Hoy, el problema es otro y muy distinto: De ¿De qué si la T.V. ayuda a la difusión de la fiesta? Eso es evidente; al otro día de que un coletudo sufrió tremenda voltereta, o un torero salió huyendo con los pitones del toro tras de él, o un toro saltó al callejón, ó voló hasta el tendido, de ello se entera y comenta todo mundo, independientemente de en qué plaza, incluso del extranjero allá ocurrido lo comentado por todos, pero, la gente no va las plazas, ante evidentes buenos carteles la afición no acude, muchos prefieren quedarse en casa, en ropa cómoda, pants y sandalias, y con las “chelas” bien frías y los refrigerios – léase: botanas, memelas y similares – a un lado y frente a la televisión. La falta de arrastre, de atractiva personalidad; de verdaderos ídolos son los argumentos de medias o muy flojas entradas.

Pero hoy con Internet y mucha oferta de paquetes para contratar por cable o las ondas del “cielo” Skay, aficionados, muchos de ellos jóvenes, pero todos de reciente cuño pasan las horas viendo las corridas de allá y esto nos lleva a un nuevo problema de “ubicación” de muy difícil, yo diría imposible solución.

El Planteamiento del Problema es que ven las corridas, los encierros todos en edad; recordemos que en los herraderos de las ganaderías en España se encuentra presente la Autoridad de la Comunidad correspondiente y la Guardia Civil que dan fe de las fechas de nacencias de las reses. Los toreros actuantes, en las principales ferias cobran en “€uros” cantidades que jamás podrán pagárseles por estos rumbos. Lo más grave, es que el aficionado espectador, desde su sala de TV pierde la noción de su ubicación geográfica, digamos que se le desconecta su “gipies” y ya no sabe dónde está, ya luego, cuando acude a nuestras modestas y humildes plazas de toros, muchas de ellas en condiciones de lastima – ver El Relicario -, quiere que por la puerta de toriles salgan los mismos toros o toros con los pesos, edad y trapío que vio en Tendido Cero o en el link que le pasaron para ver las corridas.
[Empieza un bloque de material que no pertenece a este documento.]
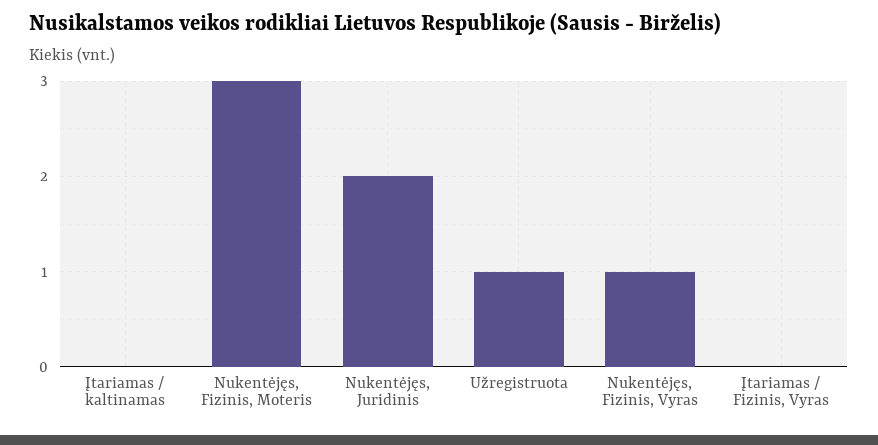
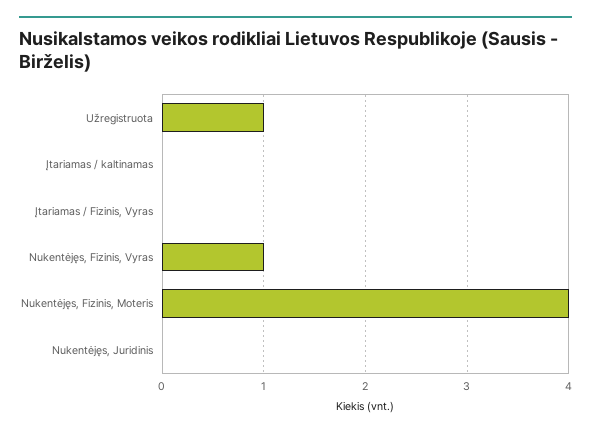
Nukentėjęs, Fizinis, Moteris: 3 -> 4
Nukentėjęs, Juridinis: 2 -> 0

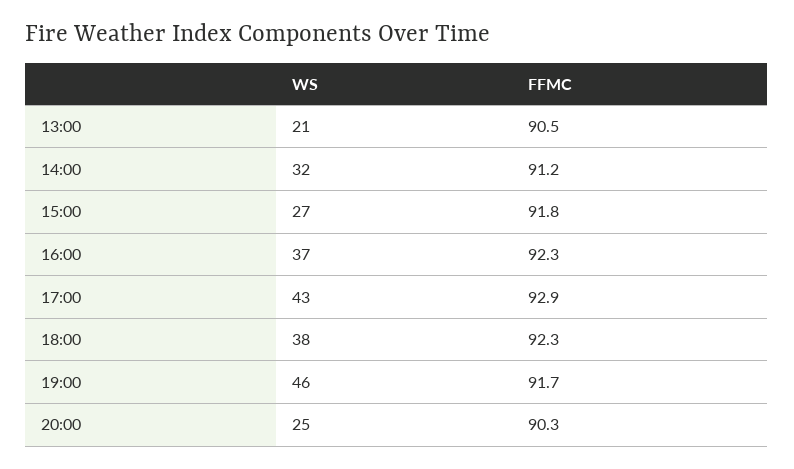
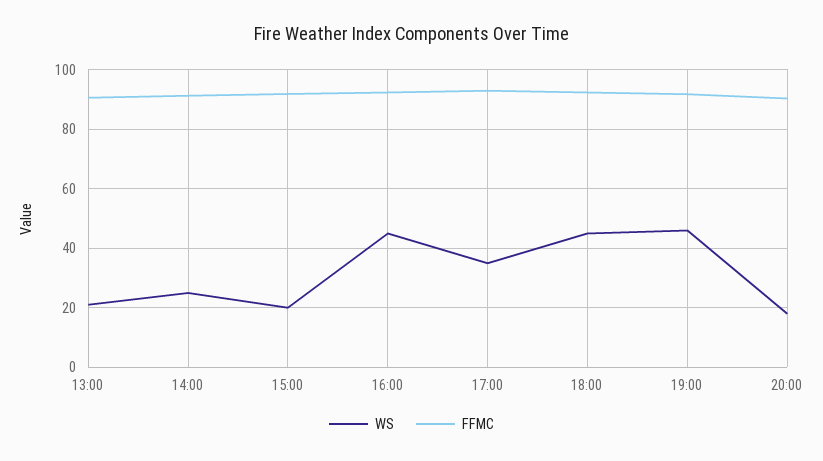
WS, 14:00: 32 -> 25
WS, 15:00: 27 -> 20
WS, 16:00: 37 -> 45
WS, 17:00: 43 -> 35
WS, 18:00: 38 -> 45
WS, 20:00: 25 -> 17.5

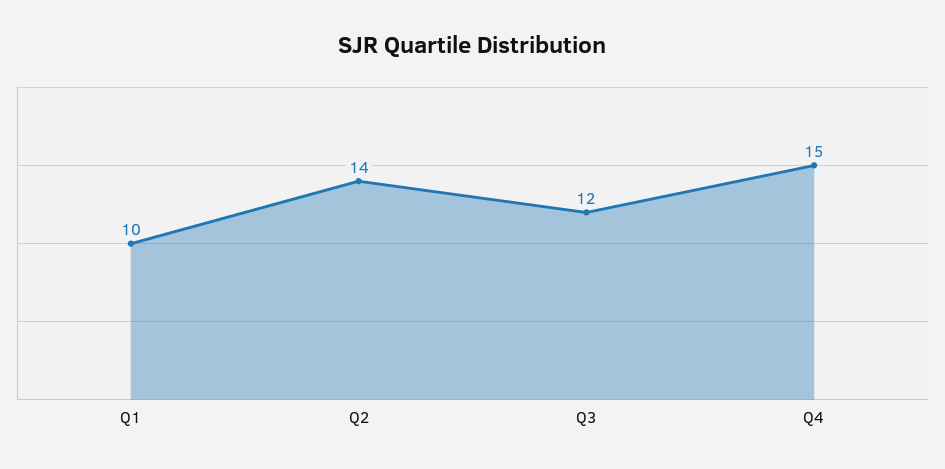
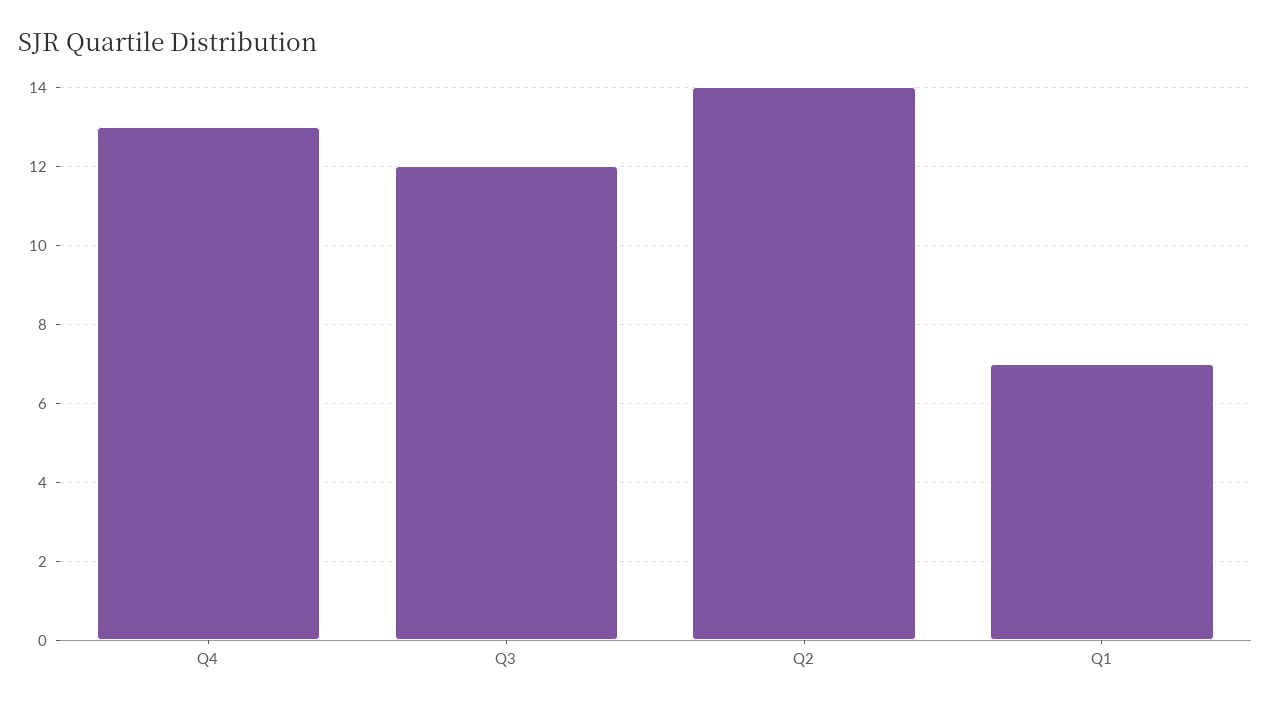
Q1: 10 -> 7
Q4: 15 -> 13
Y no aprecia ni valora que el precio que está pagando por la localidad que ocupa no es ni la décima parte de lo que se paga en las plazas de allá. Esa es la realidad del problema; ven lo que sale en Madrid,  Sevilla y Bilbao, y quieren ver lo mismo en la Monumental de Xalostoc, en “La Petatera” o en la de ruidosas y oxidadas gradas de metal de las plazas desmontables.

 

EXPRESIONES TAURINAS.

“Anda buscando tablas”

Decimos en el medio taurino que el toro en el albero, regularmente en la parte final de la lidia, durante la faena de muleta, cuando él mismo parece presentir el final, ya cerca, tal parece que huele la muerte y entonces se aproxima al cerco rojo del redondel: – “Anda buscando tablas”, es la frase para describir esta acción, y ya después de recibida la estocada, tambaleante, a punto de perder el equilibrio y convencido de la realidad de su destino: morir en el ruedo de una plaza de toros, se acerca, decíamos; tambaléandose, a punto de echarse. Decimos entonces: Que, anda, ¡Buscando tablas! La misma frase, coloquialmente, la usamos cuando algún amigo, compañero de farra o parranda, después de un buen número de copas, anda ya tambaleante, haciendo “eses”, decimos entonces, que: ¡Anda buscando tablas!

De manera similar, en sentido de mayor confianza, decimos de algún amigo o conocido cuando se nos informa de su salud, desgraciadamente, afectada de manera grave. De ese amigo, seriamente deteriorado, decimos que: ¡Ya, anda buscando tablas!